What you will do
When the listing below reaches the line that has "EPASACCREDITED", start reproducing exactly; stop after the line that has "the UK prosecuting", and drop the pictures.
=-=-=-=-=
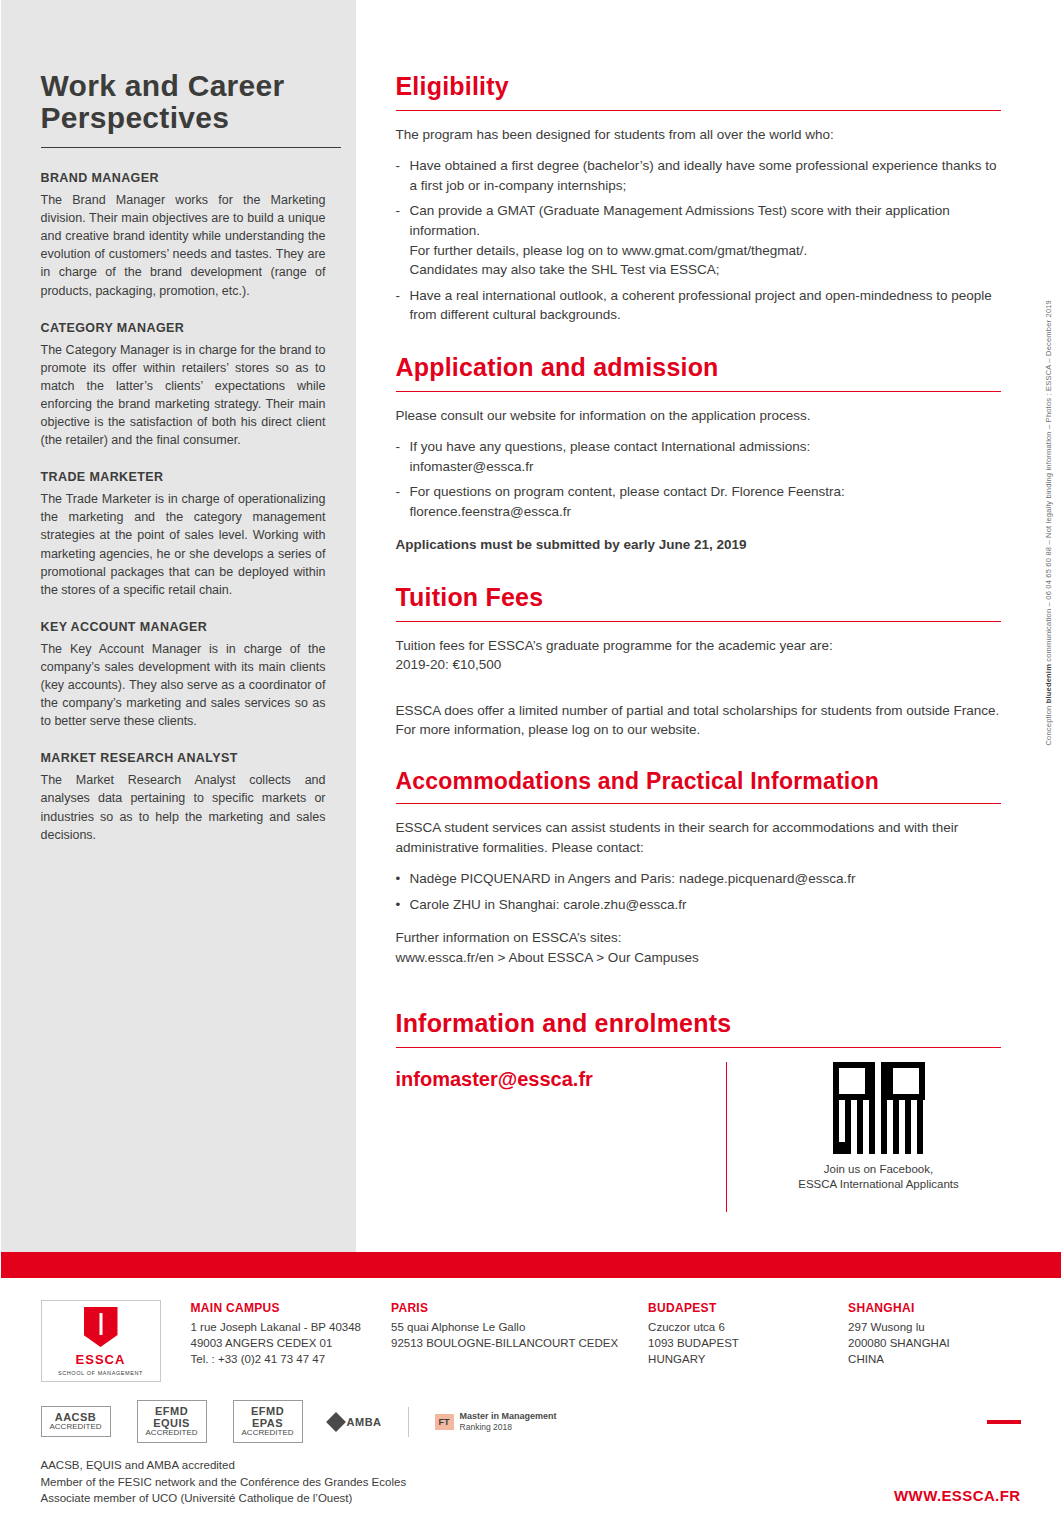Work and Career
Perspectives
Brand Manager
The Brand Manager works for the Marketing division. Their main objectives are to build a unique and creative brand identity while understanding the evolution of customers’ needs and tastes. They are in charge of the brand development (range of products, packaging, promotion, etc.).
Category Manager
The Category Manager is in charge for the brand to promote its offer within retailers’ stores so as to match the latter’s clients’ expectations while enforcing the brand marketing strategy. Their main objective is the satisfaction of both his direct client (the retailer) and the final consumer.
Trade Marketer
The Trade Marketer is in charge of operationalizing the marketing and the category management strategies at the point of sales level. Working with marketing agencies, he or she develops a series of promotional packages that can be deployed within the stores of a specific retail chain.
Key Account Manager
The Key Account Manager is in charge of the company’s sales development with its main clients (key accounts). They also serve as a coordinator of the company’s marketing and sales services so as to better serve these clients.
Market Research Analyst
The Market Research Analyst collects and analyses data pertaining to specific markets or industries so as to help the marketing and sales decisions.
Eligibility
The program has been designed for students from all over the world who:
Have obtained a first degree (bachelor’s) and ideally have some professional experience thanks to a first job or in-company internships;
Can provide a GMAT (Graduate Management Admissions Test) score with their application information.
For further details, please log on to www.gmat.com/gmat/thegmat/.
Candidates may also take the SHL Test via ESSCA;
Have a real international outlook, a coherent professional project and open-mindedness to people from different cultural backgrounds.
Application and admission
Please consult our website for information on the application process.
If you have any questions, please contact International admissions:
infomaster@essca.fr
For questions on program content, please contact Dr. Florence Feenstra:
florence.feenstra@essca.fr
Applications must be submitted by early June 21, 2019
Tuition Fees
Tuition fees for ESSCA’s graduate programme for the academic year are:
2019-20: €10,500
ESSCA does offer a limited number of partial and total scholarships for students from outside France. For more information, please log on to our website.
Accommodations and Practical Information
ESSCA student services can assist students in their search for accommodations and with their administrative formalities. Please contact:
Nadège PICQUENARD in Angers and Paris: nadege.picquenard@essca.fr
Carole ZHU in Shanghai: carole.zhu@essca.fr
Further information on ESSCA’s sites:
www.essca.fr/en > About ESSCA > Our Campuses
Information and enrolments
infomaster@essca.fr
Join us on Facebook,
ESSCA International Applicants
Conception bluedenim communication – 06 04 65 60 88 – Not legally binding information – Photos : ESSCA – December 2019
ESSCA
SCHOOL OF MANAGEMENT
MAIN CAMPUS
1 rue Joseph Lakanal - BP 40348
49003 ANGERS CEDEX 01
Tel. : +33 (0)2 41 73 47 47
PARIS
55 quai Alphonse Le Gallo
92513 BOULOGNE-BILLANCOURT CEDEX
BUDAPEST
Czuczor utca 6
1093 BUDAPEST
HUNGARY
SHANGHAI
297 Wusong lu
200080 SHANGHAI
CHINA
AACSBACCREDITED
EFMD
EQUISACCREDITED
EFMD
EPASACCREDITED
AMBA
FT Master in Management Ranking 2018
AACSB, EQUIS and AMBA accredited
Member of the FESIC network and the Conférence des Grandes Ecoles
Associate member of UCO (Université Catholique de l’Ouest)
WWW.ESSCA.FR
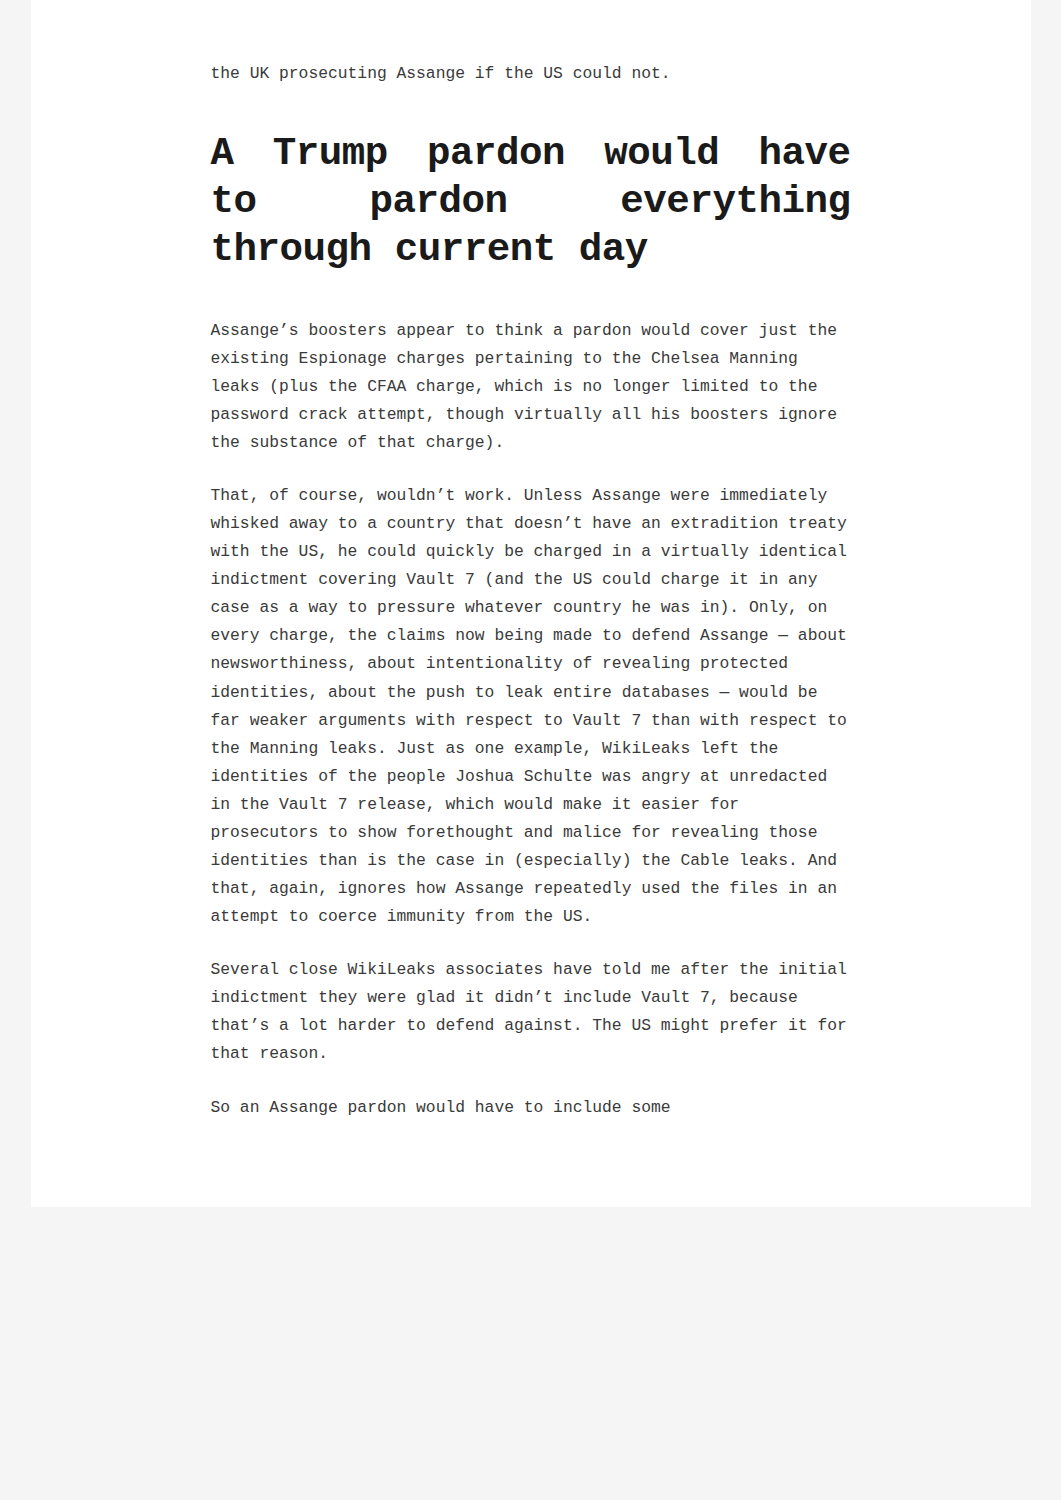the UK prosecuting Assange if the US could not.
A Trump pardon would have to pardon everything through current day
Assange’s boosters appear to think a pardon would cover just the existing Espionage charges pertaining to the Chelsea Manning leaks (plus the CFAA charge, which is no longer limited to the password crack attempt, though virtually all his boosters ignore the substance of that charge).
That, of course, wouldn’t work. Unless Assange were immediately whisked away to a country that doesn’t have an extradition treaty with the US, he could quickly be charged in a virtually identical indictment covering Vault 7 (and the US could charge it in any case as a way to pressure whatever country he was in). Only, on every charge, the claims now being made to defend Assange — about newsworthiness, about intentionality of revealing protected identities, about the push to leak entire databases — would be far weaker arguments with respect to Vault 7 than with respect to the Manning leaks. Just as one example, WikiLeaks left the identities of the people Joshua Schulte was angry at unredacted in the Vault 7 release, which would make it easier for prosecutors to show forethought and malice for revealing those identities than is the case in (especially) the Cable leaks. And that, again, ignores how Assange repeatedly used the files in an attempt to coerce immunity from the US.
Several close WikiLeaks associates have told me after the initial indictment they were glad it didn’t include Vault 7, because that’s a lot harder to defend against. The US might prefer it for that reason.
So an Assange pardon would have to include some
=-=-=-=-=
Result of this exercise
EPASACCREDITED
AMBA
FT Master in Management Ranking 2018
AACSB, EQUIS and AMBA accredited
Member of the FESIC network and the Conférence des Grandes Ecoles
Associate member of UCO (Université Catholique de l’Ouest)
WWW.ESSCA.FR
the UK prosecuting Assange if the US could not.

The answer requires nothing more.